I’ve been reading the excellent book Switch: How to Change Things When Change is Hard by Chip and Dan Heath. It has a variety of strategies for creating change, mostly focusing on organizational and social change, but also with some focus on personal growth.
Their basic framework distinguishes change appeals to the “rider” (your audience’s logical, rational minds) and to the “elephant” (their subconscious emotional motivations). Both appeals are important, but traditionally we mostly focus on appeals to the rider. Failing to create a situation that allows the elephant to easily make the change, they suggest, is a major reason why many change efforts don’t work.
I was especially struck by a passage I just read about the “growth mindset” and the “fixed mindset”, concepts coined by psychologist Carol Dweck. The fixed mindset is pervasive and sees us as pretty much static in our abilities and traits. Think of the formulation, “he’s just slow” or “she’s a natural athlete.” The growth mindset instead views abilities as resulting from practice; you can get better at things if you work at them.
I’m particularly interested in the application of this distinction to the idea of failure. In the fixed mindset, failure is to be avoided, because other people will see your inadequacies and see that you’re loser. In the growth mindset, failure is an essential part of learning and improvement.

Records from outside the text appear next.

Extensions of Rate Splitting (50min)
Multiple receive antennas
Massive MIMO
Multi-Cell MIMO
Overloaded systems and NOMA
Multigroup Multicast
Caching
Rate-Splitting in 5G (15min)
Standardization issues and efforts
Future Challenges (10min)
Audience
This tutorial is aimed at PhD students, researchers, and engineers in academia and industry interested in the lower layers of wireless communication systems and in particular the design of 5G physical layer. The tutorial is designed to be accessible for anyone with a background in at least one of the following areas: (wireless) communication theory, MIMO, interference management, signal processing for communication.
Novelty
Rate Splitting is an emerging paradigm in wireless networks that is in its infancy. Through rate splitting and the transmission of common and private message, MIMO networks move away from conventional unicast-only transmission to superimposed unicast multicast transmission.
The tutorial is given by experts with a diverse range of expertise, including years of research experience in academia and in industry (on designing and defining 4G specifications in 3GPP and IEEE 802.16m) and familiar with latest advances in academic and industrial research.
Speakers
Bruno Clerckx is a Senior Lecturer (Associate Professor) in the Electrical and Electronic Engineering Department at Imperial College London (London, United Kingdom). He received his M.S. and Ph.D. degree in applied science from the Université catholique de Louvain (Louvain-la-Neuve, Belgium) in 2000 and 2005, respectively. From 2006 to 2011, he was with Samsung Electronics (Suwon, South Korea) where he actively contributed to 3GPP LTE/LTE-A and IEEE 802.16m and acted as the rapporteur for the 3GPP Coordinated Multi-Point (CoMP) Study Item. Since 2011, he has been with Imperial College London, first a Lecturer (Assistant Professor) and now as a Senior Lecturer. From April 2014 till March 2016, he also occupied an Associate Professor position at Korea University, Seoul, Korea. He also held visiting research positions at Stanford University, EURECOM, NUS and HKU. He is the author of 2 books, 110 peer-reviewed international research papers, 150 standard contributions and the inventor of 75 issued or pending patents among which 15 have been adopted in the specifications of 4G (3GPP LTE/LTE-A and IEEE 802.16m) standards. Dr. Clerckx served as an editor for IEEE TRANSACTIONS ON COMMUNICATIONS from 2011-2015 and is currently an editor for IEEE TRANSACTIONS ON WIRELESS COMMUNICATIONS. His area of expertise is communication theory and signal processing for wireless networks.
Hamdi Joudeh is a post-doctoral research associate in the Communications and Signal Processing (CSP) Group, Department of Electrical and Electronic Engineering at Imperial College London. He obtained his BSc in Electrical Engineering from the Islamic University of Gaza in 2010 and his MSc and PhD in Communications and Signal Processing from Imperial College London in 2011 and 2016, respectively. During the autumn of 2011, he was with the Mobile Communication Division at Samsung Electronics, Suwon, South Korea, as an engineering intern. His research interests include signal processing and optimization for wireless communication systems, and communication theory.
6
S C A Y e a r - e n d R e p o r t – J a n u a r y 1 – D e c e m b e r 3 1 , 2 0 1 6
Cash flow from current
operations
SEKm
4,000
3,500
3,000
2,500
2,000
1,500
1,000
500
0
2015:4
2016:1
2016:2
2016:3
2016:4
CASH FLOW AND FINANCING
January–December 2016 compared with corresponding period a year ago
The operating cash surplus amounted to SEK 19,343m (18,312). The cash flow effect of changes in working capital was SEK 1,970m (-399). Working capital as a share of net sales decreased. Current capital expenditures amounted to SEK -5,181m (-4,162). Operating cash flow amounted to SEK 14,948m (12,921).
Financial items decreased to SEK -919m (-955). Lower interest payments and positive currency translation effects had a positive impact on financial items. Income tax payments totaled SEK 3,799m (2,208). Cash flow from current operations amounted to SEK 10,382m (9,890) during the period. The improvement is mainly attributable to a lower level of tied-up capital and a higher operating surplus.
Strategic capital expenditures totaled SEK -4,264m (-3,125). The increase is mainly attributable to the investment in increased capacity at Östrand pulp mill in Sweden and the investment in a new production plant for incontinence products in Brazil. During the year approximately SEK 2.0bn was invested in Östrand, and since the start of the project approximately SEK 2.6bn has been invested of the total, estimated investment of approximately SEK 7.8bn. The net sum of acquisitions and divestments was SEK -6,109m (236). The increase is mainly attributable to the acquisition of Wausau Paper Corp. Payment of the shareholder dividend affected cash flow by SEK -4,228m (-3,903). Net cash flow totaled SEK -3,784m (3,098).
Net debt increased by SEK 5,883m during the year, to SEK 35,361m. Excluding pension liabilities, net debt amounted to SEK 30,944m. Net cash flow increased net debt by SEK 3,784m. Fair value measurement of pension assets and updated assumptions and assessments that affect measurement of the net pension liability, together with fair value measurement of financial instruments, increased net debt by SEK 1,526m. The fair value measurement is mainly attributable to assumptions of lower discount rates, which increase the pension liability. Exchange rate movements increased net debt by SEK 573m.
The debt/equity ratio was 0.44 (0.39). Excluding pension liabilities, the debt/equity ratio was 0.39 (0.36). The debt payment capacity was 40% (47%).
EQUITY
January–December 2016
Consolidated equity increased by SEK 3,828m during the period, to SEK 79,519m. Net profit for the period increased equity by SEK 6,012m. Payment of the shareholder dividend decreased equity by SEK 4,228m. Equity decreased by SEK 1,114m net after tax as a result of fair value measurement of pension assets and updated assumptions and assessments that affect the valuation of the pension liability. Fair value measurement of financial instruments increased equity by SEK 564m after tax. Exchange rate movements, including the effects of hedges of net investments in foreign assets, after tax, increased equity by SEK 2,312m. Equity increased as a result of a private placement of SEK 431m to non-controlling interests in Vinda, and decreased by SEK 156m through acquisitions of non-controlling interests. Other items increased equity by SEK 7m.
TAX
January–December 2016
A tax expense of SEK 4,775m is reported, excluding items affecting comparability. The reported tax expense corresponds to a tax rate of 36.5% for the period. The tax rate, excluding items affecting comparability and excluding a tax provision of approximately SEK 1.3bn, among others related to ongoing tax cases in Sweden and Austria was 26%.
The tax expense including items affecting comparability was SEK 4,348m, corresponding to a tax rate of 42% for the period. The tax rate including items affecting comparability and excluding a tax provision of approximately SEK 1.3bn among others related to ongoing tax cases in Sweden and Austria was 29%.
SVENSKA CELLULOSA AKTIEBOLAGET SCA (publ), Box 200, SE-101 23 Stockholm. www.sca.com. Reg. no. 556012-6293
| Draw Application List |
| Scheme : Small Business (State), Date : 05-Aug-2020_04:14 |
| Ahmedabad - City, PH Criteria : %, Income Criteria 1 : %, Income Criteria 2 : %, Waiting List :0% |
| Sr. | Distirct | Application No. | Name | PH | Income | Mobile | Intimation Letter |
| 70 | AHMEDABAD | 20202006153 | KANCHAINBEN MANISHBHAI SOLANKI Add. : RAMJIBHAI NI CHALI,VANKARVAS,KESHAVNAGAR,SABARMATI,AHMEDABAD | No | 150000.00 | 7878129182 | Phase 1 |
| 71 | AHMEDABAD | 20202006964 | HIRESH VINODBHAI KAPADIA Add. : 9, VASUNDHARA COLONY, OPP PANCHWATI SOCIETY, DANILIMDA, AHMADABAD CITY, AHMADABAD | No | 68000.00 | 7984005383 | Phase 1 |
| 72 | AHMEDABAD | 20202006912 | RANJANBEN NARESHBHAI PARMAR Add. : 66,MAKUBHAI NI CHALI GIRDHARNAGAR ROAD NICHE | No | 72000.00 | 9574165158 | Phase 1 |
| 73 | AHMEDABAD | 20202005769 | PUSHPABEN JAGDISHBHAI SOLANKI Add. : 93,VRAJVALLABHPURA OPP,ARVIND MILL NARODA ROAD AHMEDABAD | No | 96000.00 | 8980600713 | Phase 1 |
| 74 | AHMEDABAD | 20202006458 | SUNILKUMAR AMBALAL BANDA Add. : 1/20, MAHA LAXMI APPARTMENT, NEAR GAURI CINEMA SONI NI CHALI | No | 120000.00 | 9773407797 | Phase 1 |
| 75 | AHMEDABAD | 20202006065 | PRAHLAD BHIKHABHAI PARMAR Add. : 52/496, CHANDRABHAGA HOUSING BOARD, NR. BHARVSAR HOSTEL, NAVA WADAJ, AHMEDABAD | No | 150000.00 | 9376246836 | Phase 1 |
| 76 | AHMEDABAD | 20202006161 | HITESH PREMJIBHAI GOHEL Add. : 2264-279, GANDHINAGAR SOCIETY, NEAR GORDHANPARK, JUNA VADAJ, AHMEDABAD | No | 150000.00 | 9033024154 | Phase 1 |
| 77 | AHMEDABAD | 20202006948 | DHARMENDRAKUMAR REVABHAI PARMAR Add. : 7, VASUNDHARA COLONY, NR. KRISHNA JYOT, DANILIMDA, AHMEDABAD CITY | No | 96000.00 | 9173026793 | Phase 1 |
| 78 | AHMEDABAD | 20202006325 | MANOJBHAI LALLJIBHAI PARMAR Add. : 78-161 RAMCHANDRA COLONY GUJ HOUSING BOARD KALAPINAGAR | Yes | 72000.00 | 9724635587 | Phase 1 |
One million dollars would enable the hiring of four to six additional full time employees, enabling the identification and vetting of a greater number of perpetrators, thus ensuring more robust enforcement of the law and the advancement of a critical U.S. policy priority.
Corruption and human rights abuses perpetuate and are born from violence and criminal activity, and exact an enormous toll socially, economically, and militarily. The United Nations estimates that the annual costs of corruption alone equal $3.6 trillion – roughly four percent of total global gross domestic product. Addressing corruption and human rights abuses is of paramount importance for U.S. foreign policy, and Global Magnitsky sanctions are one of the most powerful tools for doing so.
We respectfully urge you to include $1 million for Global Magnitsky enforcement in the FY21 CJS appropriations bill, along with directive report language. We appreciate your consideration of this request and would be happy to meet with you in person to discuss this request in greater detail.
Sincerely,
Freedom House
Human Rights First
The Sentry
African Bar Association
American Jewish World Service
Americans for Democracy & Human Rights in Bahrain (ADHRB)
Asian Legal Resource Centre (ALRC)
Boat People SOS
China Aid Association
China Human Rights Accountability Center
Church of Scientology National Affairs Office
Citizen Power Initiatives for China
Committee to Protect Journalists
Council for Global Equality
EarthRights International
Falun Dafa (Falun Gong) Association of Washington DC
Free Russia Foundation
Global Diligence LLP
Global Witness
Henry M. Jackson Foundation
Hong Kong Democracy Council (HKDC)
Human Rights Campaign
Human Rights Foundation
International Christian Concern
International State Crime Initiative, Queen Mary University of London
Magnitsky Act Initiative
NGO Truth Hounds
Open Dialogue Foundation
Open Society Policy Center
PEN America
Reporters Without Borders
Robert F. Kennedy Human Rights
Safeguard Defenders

There are lots of great tidbits in this section (in the whole book, really) but there’s one that really resonates with me as a visual person and graph enthusiast. They refer to IDEO, a leading design firm, and the “project mood chart” that one of its designers sketched out:
[It] predicts how people will feel at different phases of a project. It’s a U-shaped curve with a peak of positive emotion, labeled “hope,” at the beginning, and a second peak of positive emotion, labeled “confidence,” at the end. In between the two peaks is a negative emotional valley labeled “insight.”
I love this idea, and I bet it can be applied to any challenging endeavor, big or small. Look at setbacks as the time when insight happens, and maybe they’ll feel less devastating.
I’m going to try thinking about things this way. Feel free to join me!